» **Data provided**:
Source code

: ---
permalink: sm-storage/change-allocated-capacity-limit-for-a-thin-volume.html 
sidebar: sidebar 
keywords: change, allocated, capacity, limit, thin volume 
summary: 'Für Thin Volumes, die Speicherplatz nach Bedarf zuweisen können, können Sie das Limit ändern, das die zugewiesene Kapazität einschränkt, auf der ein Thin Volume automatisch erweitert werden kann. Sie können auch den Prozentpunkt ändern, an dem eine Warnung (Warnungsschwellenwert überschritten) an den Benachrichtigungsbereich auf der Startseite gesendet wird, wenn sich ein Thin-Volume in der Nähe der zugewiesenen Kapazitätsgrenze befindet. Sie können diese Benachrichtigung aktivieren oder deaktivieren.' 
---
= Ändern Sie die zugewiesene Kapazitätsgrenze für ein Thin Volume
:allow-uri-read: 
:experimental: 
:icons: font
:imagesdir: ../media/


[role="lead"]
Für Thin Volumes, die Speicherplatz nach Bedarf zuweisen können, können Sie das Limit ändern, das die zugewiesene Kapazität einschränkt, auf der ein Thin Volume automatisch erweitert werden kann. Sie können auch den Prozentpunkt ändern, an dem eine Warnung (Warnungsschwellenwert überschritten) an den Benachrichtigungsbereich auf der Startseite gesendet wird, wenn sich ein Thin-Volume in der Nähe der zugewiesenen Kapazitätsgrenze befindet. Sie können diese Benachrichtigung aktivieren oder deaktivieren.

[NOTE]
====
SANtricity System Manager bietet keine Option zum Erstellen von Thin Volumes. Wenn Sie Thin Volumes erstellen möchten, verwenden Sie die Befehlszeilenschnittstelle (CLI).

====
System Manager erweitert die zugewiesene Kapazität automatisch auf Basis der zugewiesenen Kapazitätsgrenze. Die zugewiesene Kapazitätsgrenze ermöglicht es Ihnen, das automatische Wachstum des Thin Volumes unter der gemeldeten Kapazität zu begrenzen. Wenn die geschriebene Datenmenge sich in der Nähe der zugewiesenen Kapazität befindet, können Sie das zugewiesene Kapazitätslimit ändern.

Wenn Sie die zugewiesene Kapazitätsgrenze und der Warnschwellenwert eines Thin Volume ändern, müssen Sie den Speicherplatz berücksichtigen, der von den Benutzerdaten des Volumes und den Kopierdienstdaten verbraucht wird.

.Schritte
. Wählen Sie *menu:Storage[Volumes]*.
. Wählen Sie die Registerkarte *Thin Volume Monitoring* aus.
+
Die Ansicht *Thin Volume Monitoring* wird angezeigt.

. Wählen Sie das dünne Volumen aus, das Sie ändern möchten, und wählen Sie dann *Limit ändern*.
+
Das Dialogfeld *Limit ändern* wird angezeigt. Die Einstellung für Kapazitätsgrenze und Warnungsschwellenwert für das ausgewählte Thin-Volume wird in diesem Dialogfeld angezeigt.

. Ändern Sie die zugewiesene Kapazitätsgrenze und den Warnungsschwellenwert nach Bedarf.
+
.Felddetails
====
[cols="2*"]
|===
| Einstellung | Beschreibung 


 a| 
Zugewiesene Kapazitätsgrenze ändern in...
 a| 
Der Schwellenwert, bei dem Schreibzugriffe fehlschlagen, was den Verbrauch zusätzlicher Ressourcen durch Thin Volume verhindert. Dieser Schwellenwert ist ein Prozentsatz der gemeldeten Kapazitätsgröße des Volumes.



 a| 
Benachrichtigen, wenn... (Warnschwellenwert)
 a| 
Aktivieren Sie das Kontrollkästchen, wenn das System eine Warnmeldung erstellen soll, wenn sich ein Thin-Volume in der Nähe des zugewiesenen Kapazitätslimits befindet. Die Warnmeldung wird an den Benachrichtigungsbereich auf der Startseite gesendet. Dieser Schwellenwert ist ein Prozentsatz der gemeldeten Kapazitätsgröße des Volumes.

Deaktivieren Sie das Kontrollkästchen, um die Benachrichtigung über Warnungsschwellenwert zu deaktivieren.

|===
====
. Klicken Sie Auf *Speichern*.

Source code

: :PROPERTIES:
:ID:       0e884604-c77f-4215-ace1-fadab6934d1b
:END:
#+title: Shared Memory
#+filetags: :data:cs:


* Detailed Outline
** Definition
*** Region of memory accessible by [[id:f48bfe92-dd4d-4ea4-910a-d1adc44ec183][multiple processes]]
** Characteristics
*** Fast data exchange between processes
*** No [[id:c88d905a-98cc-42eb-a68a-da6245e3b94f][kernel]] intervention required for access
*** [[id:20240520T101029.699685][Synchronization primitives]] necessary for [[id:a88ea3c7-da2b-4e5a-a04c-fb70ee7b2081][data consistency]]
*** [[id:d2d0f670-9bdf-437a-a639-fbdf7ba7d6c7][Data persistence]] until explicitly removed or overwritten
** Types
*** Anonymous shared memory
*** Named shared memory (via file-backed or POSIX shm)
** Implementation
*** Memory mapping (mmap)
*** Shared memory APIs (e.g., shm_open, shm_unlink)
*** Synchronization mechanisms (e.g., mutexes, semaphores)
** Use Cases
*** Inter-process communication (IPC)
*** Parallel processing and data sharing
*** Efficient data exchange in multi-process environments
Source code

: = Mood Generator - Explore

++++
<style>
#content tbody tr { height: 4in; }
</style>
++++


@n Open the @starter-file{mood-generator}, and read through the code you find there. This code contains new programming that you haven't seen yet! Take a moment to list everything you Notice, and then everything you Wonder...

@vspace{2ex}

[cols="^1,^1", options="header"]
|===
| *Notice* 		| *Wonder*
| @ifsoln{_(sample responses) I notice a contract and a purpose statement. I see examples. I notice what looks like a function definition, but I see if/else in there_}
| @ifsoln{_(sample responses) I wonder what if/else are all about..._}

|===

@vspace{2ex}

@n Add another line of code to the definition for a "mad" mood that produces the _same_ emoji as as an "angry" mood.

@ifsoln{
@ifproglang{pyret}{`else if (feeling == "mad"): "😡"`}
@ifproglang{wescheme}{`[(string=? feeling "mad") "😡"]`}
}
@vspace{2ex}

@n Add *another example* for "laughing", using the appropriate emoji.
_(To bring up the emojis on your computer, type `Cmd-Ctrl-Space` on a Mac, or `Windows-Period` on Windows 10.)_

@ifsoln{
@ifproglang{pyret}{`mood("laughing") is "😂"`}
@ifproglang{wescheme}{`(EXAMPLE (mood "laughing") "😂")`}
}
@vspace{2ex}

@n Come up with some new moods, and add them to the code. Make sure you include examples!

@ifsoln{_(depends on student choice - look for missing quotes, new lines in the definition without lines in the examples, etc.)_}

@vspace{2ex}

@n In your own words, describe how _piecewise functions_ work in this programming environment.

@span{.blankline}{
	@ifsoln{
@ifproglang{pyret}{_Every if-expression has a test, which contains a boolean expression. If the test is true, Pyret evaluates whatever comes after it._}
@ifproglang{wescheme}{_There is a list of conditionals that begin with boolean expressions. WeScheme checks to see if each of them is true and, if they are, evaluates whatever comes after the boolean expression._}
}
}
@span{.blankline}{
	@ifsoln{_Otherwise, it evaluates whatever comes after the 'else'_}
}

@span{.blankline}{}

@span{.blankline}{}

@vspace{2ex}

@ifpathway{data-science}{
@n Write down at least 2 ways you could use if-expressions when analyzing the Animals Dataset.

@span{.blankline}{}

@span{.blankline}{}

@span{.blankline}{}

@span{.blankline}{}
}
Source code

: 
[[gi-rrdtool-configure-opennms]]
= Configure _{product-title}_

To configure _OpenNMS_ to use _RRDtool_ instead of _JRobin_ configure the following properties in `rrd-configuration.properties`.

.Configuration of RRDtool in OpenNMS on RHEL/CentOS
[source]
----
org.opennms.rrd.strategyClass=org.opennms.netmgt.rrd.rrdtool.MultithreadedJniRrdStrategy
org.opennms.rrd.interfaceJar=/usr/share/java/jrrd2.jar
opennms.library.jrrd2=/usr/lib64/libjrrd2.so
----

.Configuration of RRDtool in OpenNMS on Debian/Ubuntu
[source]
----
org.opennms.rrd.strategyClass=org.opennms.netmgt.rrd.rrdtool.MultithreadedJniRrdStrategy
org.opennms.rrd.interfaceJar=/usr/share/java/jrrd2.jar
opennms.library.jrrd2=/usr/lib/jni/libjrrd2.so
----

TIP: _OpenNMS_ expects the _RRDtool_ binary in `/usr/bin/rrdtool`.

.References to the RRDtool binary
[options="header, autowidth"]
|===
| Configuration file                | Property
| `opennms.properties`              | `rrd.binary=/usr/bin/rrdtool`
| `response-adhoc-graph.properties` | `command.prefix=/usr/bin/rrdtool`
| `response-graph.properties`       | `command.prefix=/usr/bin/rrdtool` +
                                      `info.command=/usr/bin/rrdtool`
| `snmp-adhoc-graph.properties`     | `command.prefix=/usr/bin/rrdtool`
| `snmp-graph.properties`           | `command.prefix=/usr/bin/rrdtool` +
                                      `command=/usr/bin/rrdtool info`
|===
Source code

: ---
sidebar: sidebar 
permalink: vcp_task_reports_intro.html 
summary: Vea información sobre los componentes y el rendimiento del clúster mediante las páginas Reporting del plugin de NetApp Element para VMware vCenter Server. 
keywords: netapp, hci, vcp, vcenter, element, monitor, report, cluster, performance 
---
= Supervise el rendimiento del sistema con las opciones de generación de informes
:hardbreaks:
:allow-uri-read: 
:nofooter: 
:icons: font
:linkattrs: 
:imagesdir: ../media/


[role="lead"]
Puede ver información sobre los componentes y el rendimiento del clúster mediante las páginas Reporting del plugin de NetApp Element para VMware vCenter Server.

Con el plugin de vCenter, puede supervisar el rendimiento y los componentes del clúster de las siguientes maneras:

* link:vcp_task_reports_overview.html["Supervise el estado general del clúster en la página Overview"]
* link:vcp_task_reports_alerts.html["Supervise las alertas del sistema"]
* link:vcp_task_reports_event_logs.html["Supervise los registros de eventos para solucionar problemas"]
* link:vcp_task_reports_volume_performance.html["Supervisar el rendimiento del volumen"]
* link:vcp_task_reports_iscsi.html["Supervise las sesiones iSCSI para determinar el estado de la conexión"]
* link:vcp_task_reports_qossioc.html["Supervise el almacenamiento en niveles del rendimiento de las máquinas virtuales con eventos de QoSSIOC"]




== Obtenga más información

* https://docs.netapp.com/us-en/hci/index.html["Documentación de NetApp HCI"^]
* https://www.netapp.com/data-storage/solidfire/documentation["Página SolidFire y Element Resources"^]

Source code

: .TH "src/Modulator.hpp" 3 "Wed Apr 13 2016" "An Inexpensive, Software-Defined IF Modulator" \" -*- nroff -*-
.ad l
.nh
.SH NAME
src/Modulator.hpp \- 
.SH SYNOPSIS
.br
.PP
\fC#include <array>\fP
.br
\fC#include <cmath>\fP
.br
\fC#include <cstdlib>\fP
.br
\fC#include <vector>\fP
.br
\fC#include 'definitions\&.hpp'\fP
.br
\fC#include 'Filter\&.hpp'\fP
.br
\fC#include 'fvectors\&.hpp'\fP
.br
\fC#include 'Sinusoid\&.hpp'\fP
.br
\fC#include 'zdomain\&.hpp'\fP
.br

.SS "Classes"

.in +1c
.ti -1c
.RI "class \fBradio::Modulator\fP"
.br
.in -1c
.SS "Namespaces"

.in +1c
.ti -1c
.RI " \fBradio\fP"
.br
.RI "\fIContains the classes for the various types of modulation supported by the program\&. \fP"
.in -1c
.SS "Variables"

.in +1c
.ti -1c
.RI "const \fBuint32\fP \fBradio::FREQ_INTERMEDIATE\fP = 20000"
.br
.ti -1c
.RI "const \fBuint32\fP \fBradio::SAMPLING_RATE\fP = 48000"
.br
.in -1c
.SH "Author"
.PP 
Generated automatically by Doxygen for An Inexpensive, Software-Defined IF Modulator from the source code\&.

» **What this task involves**: The answer must consist of every line from the entries above that contains "title".

» **Written response**:
#+title: Shared Memory
= Configure _{product-title}_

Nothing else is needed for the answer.